Leeds-based Land Leisure wants to open a new table dancing club in an empty building in Edmund Street with strict codes of practice for dancers, customers and staff.

The owner of Monroes in Cheapside in the city centre also wants to bring in lap dancers as part of its overall entertainments programme.

They have both submitted applications for provisional entertainments licences to Bradford Council and want a clause banning striptease to be removed.

Booths would be provided in both the premises for the acts and prices of either £10 or £20 would depend on whether the girls danced topless or nude.

Steven Selby, who has owned Monroes for four years and Brad Hutchinson, of Land Leisure, which wants to open the club in Edmund Street, said there would be strict codes of conduct and security.

Mr Selby said he wanted to operate the routines in line with other cities and towns, which even included genteel Harrogate.

He said: "We don't intend to make it the main and sole entertainment at Monroes. We don't want this to be a gentleman's club. We will be continuing with our live bands and karaoke and would like to start with this maybe once a week."

He said the girls would dance with clients on a one-to-one basis, probably in booths.

Mr Selby added: "There seems to be a stigma about this and people don't understand what they really are."

He said if the Council gave permission the club would recruit about five professional dancers.
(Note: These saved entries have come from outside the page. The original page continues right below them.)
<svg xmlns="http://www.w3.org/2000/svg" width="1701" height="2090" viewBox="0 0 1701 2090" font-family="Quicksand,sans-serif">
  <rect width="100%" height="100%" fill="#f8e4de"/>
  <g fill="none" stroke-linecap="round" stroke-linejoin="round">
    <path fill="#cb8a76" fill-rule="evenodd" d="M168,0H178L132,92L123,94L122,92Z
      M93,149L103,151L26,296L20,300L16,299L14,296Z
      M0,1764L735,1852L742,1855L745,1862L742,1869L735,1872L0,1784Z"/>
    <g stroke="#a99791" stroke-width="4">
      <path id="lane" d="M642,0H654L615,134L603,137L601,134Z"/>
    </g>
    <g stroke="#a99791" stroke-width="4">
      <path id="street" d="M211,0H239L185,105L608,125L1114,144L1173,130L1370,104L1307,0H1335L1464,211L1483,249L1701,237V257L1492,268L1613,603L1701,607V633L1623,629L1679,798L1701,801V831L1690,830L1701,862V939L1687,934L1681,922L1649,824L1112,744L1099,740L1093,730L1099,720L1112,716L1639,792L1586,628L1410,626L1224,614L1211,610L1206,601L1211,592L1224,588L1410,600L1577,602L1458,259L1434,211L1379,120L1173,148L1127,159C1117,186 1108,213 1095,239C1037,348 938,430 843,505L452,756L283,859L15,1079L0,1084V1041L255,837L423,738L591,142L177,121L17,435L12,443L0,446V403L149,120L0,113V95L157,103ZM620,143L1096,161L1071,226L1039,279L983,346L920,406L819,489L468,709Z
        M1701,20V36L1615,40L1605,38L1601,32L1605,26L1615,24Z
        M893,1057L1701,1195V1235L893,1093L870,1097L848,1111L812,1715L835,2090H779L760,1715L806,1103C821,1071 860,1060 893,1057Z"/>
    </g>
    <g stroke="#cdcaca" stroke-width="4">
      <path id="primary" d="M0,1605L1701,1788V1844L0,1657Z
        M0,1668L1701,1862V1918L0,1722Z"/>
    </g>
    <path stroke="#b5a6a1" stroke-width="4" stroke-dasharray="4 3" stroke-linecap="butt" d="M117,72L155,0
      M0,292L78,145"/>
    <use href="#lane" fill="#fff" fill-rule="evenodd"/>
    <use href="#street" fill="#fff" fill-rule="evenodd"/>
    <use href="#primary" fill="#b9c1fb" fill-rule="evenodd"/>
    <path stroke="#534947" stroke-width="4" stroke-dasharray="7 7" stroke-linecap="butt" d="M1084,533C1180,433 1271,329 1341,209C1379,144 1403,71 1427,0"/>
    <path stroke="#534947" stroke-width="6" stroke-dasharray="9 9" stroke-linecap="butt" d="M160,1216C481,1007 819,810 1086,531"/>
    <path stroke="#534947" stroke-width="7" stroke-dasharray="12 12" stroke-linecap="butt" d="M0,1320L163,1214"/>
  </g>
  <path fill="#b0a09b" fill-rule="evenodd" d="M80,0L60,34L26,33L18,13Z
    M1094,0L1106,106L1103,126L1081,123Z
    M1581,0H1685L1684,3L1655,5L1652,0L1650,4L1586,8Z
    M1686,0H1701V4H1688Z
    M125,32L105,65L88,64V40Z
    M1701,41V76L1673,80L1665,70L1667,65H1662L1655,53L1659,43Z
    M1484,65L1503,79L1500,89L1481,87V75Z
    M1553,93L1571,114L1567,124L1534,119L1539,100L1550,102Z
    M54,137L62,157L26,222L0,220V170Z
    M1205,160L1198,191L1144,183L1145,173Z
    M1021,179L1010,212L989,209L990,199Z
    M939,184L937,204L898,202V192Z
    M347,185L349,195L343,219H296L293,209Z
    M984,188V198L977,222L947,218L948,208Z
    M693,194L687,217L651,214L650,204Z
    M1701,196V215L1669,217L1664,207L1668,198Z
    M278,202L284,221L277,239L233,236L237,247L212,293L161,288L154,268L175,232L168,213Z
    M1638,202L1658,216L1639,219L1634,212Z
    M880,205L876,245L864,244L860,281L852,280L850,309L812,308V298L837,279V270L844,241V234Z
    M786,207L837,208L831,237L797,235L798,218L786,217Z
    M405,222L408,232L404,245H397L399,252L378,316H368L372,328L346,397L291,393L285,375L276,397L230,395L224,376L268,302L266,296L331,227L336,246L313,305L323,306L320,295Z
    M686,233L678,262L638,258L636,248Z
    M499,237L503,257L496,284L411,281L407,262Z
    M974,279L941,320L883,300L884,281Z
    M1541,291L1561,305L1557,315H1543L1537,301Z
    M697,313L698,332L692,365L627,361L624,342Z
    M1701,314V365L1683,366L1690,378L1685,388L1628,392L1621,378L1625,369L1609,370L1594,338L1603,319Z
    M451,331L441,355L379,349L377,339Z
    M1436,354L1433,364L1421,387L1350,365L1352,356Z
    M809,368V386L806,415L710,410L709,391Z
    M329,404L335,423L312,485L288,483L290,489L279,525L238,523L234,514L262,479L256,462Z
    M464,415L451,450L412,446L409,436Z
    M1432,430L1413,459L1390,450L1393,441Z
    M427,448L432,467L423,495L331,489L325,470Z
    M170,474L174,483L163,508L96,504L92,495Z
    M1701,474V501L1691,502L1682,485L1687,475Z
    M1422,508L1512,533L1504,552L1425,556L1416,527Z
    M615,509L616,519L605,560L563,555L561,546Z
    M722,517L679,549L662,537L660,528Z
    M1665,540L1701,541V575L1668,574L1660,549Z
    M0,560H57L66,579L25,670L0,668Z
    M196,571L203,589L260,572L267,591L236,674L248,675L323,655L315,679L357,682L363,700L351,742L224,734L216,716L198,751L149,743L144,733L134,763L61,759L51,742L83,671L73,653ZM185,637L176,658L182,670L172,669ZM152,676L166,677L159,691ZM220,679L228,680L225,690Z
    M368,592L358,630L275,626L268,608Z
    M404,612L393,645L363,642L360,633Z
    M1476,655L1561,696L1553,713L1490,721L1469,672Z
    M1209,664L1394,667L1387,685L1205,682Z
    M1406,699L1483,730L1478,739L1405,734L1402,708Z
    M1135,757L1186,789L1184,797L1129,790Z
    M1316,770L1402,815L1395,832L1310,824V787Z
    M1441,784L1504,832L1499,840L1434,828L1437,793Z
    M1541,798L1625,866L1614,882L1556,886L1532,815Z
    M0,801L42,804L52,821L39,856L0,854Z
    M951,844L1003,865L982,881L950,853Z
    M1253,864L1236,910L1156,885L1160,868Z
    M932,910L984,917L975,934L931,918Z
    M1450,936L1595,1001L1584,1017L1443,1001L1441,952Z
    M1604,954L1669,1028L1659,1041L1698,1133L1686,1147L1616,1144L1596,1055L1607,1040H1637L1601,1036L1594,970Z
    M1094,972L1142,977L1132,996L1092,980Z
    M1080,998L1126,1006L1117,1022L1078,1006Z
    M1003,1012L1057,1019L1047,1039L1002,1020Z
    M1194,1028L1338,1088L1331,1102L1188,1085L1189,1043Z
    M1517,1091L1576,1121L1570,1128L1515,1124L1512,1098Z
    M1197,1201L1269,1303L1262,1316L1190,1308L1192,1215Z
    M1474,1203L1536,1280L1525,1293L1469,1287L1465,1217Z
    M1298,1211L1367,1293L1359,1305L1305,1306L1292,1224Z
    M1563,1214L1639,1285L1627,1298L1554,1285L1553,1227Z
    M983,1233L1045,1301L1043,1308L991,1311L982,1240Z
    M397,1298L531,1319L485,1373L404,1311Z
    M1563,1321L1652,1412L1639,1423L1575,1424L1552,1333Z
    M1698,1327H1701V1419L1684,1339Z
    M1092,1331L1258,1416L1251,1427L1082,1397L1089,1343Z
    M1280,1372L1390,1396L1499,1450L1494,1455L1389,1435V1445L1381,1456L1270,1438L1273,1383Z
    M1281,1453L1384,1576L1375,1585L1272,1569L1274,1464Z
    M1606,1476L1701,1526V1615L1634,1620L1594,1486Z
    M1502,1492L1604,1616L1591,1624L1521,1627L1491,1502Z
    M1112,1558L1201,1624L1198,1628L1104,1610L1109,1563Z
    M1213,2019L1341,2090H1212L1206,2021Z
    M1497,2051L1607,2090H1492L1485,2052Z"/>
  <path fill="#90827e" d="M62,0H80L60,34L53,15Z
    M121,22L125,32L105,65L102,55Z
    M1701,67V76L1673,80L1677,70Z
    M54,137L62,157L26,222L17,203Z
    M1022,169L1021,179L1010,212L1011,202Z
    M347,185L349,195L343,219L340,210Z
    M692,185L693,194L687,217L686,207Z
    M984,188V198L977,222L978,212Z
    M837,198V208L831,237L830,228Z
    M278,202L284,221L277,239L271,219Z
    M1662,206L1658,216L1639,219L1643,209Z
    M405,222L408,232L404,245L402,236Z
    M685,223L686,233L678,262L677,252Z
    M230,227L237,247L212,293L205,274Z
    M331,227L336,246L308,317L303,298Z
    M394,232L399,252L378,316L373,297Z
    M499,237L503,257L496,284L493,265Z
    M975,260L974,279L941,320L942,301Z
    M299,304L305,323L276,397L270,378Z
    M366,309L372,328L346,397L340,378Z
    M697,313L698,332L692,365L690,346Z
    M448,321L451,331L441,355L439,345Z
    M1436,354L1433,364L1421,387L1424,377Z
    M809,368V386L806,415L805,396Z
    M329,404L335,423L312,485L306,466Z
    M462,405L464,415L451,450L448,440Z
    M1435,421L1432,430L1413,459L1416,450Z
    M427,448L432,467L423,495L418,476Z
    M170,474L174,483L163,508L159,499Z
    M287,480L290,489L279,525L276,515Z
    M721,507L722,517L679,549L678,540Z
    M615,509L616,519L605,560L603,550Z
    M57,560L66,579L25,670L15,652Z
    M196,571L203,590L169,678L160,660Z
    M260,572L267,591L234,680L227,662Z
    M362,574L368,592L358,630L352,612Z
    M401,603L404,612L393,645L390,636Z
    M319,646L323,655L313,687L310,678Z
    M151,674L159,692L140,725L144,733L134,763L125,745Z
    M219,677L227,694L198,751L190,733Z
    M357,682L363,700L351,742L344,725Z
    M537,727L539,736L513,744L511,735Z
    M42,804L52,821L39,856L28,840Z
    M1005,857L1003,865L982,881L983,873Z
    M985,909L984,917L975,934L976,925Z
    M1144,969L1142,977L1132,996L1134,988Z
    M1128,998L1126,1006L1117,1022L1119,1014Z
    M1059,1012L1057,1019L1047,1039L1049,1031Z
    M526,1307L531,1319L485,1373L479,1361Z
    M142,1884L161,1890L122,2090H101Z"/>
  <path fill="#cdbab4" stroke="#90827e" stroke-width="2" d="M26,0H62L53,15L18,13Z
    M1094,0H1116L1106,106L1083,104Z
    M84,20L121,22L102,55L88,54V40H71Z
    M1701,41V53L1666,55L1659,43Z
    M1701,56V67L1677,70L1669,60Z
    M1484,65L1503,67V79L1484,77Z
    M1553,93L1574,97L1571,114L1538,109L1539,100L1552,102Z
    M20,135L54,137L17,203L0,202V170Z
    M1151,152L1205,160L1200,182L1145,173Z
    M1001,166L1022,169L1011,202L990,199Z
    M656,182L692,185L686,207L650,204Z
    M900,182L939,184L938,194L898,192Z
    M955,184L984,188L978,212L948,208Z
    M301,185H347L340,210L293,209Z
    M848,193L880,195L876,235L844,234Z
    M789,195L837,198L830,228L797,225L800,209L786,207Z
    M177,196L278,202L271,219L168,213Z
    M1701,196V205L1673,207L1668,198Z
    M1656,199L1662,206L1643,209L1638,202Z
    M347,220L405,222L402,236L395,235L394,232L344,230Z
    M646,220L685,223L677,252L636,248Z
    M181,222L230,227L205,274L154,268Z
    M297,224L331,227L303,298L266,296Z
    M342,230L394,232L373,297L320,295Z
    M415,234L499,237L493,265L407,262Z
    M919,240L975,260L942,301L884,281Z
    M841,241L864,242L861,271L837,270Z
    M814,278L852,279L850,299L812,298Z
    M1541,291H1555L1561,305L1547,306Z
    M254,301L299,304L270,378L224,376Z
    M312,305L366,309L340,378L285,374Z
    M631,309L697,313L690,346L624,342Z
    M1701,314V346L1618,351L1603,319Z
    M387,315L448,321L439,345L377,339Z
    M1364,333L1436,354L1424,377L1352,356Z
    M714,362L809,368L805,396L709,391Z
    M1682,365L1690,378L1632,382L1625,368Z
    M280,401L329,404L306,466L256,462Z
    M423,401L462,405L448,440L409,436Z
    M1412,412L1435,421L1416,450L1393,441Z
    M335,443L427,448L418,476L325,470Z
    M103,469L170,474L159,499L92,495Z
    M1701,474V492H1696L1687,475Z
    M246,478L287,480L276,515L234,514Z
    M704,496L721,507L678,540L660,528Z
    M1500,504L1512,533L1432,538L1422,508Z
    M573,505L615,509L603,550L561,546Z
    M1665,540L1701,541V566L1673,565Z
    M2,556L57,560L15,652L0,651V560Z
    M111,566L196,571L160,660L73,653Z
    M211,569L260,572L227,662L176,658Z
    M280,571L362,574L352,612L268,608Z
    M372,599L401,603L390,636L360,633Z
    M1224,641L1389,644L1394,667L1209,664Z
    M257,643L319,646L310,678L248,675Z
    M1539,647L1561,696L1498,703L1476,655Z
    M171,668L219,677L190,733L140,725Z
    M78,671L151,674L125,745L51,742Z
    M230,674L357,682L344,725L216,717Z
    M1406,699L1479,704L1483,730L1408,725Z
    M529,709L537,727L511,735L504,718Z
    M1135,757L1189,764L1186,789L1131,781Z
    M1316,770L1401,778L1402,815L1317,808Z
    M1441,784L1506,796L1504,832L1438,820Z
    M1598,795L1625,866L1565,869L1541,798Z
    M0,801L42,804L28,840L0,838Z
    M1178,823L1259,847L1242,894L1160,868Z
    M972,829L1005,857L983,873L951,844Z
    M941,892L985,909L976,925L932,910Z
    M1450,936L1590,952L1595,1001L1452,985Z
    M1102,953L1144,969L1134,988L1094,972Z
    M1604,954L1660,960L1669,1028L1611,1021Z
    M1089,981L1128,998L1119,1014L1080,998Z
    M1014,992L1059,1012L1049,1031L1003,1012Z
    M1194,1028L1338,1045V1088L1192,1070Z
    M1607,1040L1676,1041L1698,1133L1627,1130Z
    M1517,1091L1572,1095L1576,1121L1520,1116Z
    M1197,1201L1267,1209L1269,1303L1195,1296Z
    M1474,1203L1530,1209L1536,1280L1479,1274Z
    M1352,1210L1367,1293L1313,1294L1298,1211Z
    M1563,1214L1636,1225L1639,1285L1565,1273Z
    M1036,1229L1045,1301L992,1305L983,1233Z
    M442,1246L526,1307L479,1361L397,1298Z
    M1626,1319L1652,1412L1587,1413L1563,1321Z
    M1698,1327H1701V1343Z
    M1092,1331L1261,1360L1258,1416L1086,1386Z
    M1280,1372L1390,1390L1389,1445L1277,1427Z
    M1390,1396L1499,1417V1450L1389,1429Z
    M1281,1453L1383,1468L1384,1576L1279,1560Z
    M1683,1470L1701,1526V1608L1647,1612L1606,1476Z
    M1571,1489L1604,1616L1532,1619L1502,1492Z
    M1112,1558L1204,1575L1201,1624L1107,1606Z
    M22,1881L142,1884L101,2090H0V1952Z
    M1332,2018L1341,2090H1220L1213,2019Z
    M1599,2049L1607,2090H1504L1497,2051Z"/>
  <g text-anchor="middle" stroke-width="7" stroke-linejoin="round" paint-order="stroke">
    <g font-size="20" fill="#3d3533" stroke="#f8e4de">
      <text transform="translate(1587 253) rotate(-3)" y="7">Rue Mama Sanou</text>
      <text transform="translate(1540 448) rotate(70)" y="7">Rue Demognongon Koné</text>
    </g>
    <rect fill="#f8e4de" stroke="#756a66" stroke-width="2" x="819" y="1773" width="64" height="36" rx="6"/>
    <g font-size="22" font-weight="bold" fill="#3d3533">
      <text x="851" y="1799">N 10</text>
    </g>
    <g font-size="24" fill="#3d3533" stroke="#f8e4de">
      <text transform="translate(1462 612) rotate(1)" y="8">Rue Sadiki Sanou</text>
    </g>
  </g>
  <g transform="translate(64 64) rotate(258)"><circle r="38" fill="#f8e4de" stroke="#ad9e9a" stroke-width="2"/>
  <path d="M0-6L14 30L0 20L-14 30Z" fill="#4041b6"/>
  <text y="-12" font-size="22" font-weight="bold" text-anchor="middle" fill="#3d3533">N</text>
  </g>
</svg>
Mr Hutchinson said the illusion of "men in long rain coats" and "sleazy clubs" was wrong and it was accepted as professional entertainment in scores of towns and cities.

But former Labour Councillor Gillian Thornton, who strongly supported the striptease ban brought in by the Council in 1988, said: "This sort of thing would be to the detriment of Bradford."

Councillor Barry Thorne, deputy leader of Bradford Council's Labour group and a former chairman of its leisure committee, also said it would harm the city.

But variety club owner John Pennington said: "It is wrong for the Council to tell people what they think we should do. If you don't want to watch it, you don't have to."

He said he would not be introducing the acts in his own club, however.

Dean Loynes, chairman of Bradford Inner City Licensing Association, said: "It's a personal choice and no-one is forced to watch it. Personally it isn't a thing I would be interested in."

Licensing panel chairman, Councillor Martin Smith, said: "We would want to do some research before we reach a decision next Friday. It would be very carefully considered."

The panel members do not have to vote along political lines and their decisions can be challenged in the Crown Court.

A number of other authorities have lifted bans on striptease because of a clause in European law which gives people the "right of free expression". But issues of health and morals can also be taken into consideration.

If the licences were granted by the Council it would allow lap dancing between noon and 1am daily at Monroes and between 11am and 4am daily at Land Leisure's proposed club in Edmund Street.